---------- Texte source ----------

Pour faire plier les industriels, l’éthique des droits de l’homme ne fait pas le poids. Le meilleur exemple en Birmanie, c’est bien sûr Total. Bakchich rappelle d’ailleurs que «sans la manne que lui verse le pétrolier français, la junte birmane serait en effet dans l’incapacité de se payer les services de l’équipementier Alcatel-Lucent». Un ONG a dernièrement chiffré à 2,8 millions de dollars par jour la redevance versée par Total à la junte pour exploiter le controversé gisement gazier de Yadana.

Reporters sans frontières, qui revient sur l’aventure birmane d’Alcatel le 26 mars, dénonce depuis des années le filtrage de l’internet chinois rendu possible par les firmes occidentales. En 2004, RSF a tenté d’interpeller publiquement les patrons d’une quinzaine de cadors de l’informatique — dont Cisco et Alcatel — sur leurs liaisons coupables en Chine. Verdict: un bide. Aucun n’a répondu.

----------

Exercices proposés ->
1. D'après l'extrait sur la Birmanie, quel montant une ONG a-t-elle avancé pour la redevance que Total verse à la junte ?
2. Reprenez, s'il vous plaît, l'extrait sur la Birmanie juste après sa dernière phrase.
Les lignes de données n'ont aucun rapport avec l'extrait sur la Birmanie.

---------- Données fournies ----------

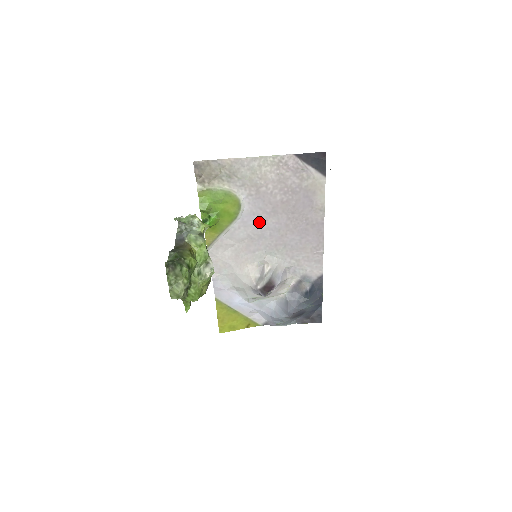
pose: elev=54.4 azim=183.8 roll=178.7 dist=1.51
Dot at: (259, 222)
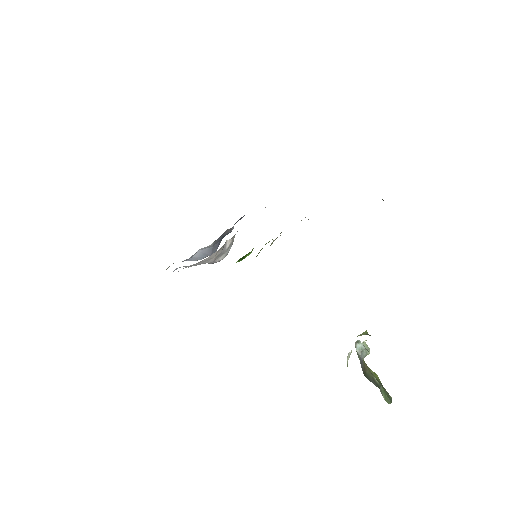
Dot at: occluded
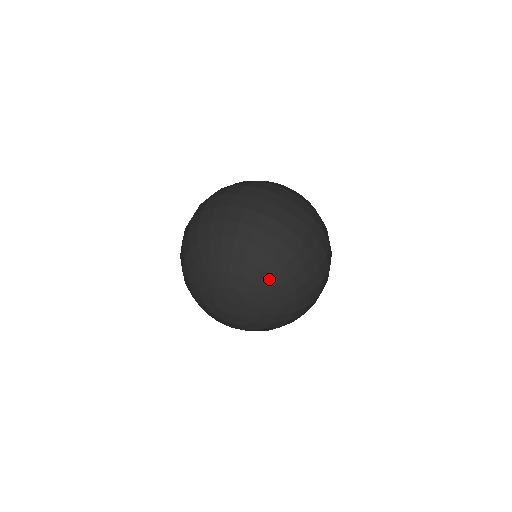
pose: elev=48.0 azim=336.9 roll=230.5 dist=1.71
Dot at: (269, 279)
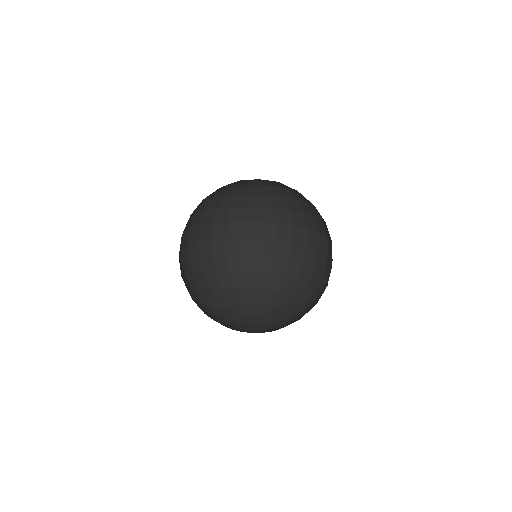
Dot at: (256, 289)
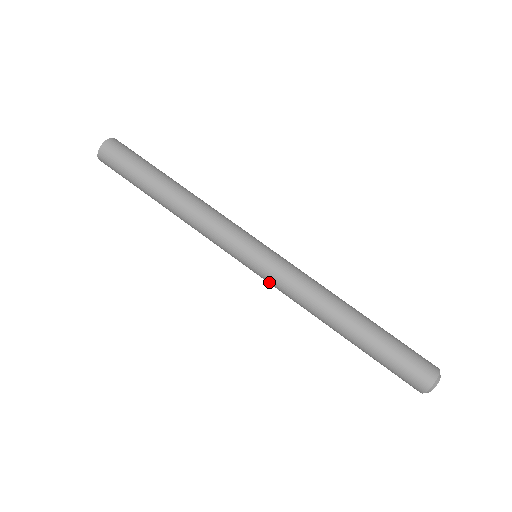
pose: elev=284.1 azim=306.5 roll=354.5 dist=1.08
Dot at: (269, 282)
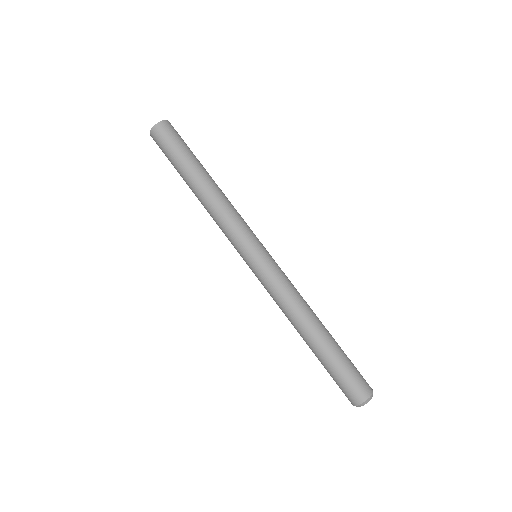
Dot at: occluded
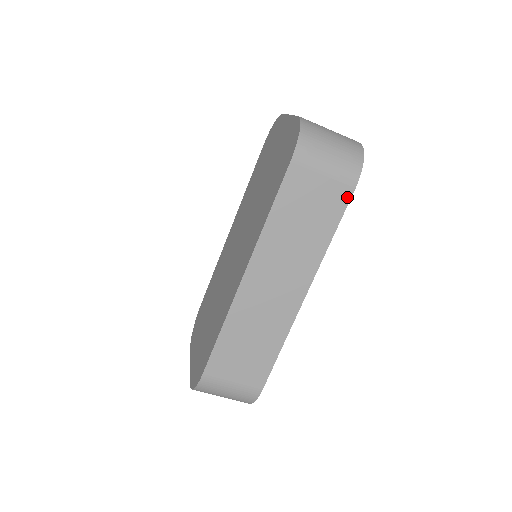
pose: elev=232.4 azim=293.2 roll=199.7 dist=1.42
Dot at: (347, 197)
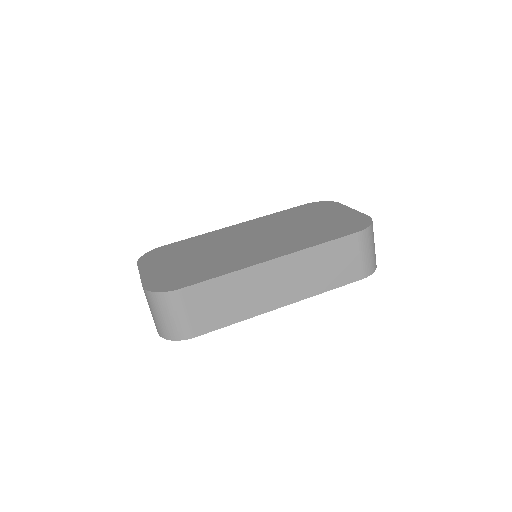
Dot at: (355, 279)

----------

Résultats par tâche ->
1. 2,8 millions de dollars par jour.

2.
Si les industriels peuvent s’en laver les mains sans menacer leurs cours de Bourse, c’est aussi grâce à des instances de normalisation technique qui échappent totalement au contrôle démocratique. Par exemple l’ETSI: European Telecommunications Standards Institute. Loin de la lumière médiatique, l’ETSI met en musique les directives qui découlent de règlements divers et variés. Dont ceux destinés aux dispositifs d’«écoutes légales». Cela a valu au néerlandais Peter van der Arend, président du comité technique « Lawful Interception », d’être distingué aux Big Brother Awards en Autriche (lire le chapitre 9 du livre « Les surveillants surveillés » paru aux éditions Zones).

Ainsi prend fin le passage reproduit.